To qualify, students will have to follow guidelines and requirements such as how many credit hours to take each semester. Wright said it’s a very detailed plan that specifies when students can change majors, if they desire.

Planning for the program has been in the works for about eight or nine months, according to Wright.

As for enrollment growth, Wright said, “We’re going to be thoughtful and intentional,” ensuring that Eureka can “still offer the same type of quality education” it does now.

The four-year tuition guarantee is similar to what public universities do under Illinois’ truth-in-tuition law.

To remain eligible, students need to be in good academic standing and continuously enrolled for four academic years or eight semesters.

“We want our families to know the cost and be able to plan,” she said.

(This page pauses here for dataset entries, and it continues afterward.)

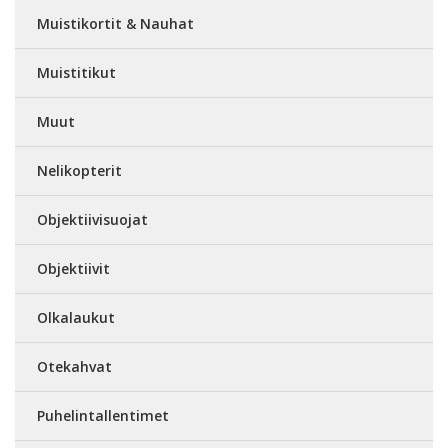
Muistikortit & Nauhat
Muistitikut
Muut
Nelikopterit
Objektiivisuojat
Objektiivit
Olkalaukut
Otekahvat
Puhelintallentimet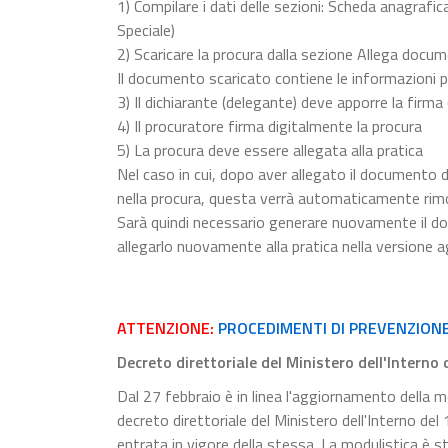
1) Compilare i dati delle sezioni: Scheda anagrafica
Speciale)
2) Scaricare la procura dalla sezione Allega docu
Il documento scaricato contiene le informazioni p
3) Il dichiarante (delegante) deve apporre la firma
4) Il procuratore firma digitalmente la procura
5) La procura deve essere allegata alla pratica
Nel caso in cui, dopo aver allegato il documento d
nella procura, questa verrà automaticamente rim
Sarà quindi necessario generare nuovamente il do
allegarlo nuovamente alla pratica nella versione a
ATTENZIONE:
PROCEDIMENTI DI PREVENZION
Decreto direttoriale del Ministero dell'Interno
Dal 27 febbraio è in linea l'aggiornamento della mo
decreto direttoriale del Ministero dell'Interno de
entrata in vigore della stessa. La modulistica è s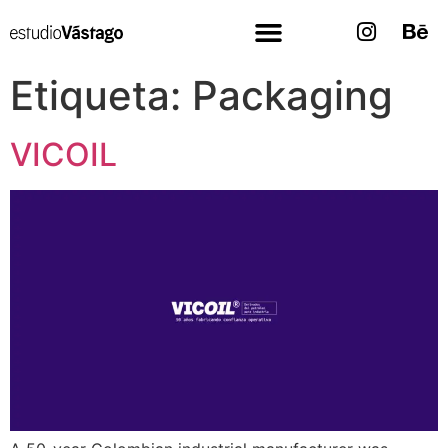
Etiqueta:
Packaging
VICOIL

Wright said she envisions offering more study-abroad opportunities, possibly partnering with other colleges. The experiential learning grant could help make that more accessible to student who might not have adequate financial resources, she said.

“We really want the world to be our students classroom,” said Wright.

“The Uniquely Eureka Advantage is designed to advance the college’s mission and represents the next level in providing learning, service and leadership,” she said. “We are confident that this initiative will keep our pricing competitive while enhancing our superior outcomes.”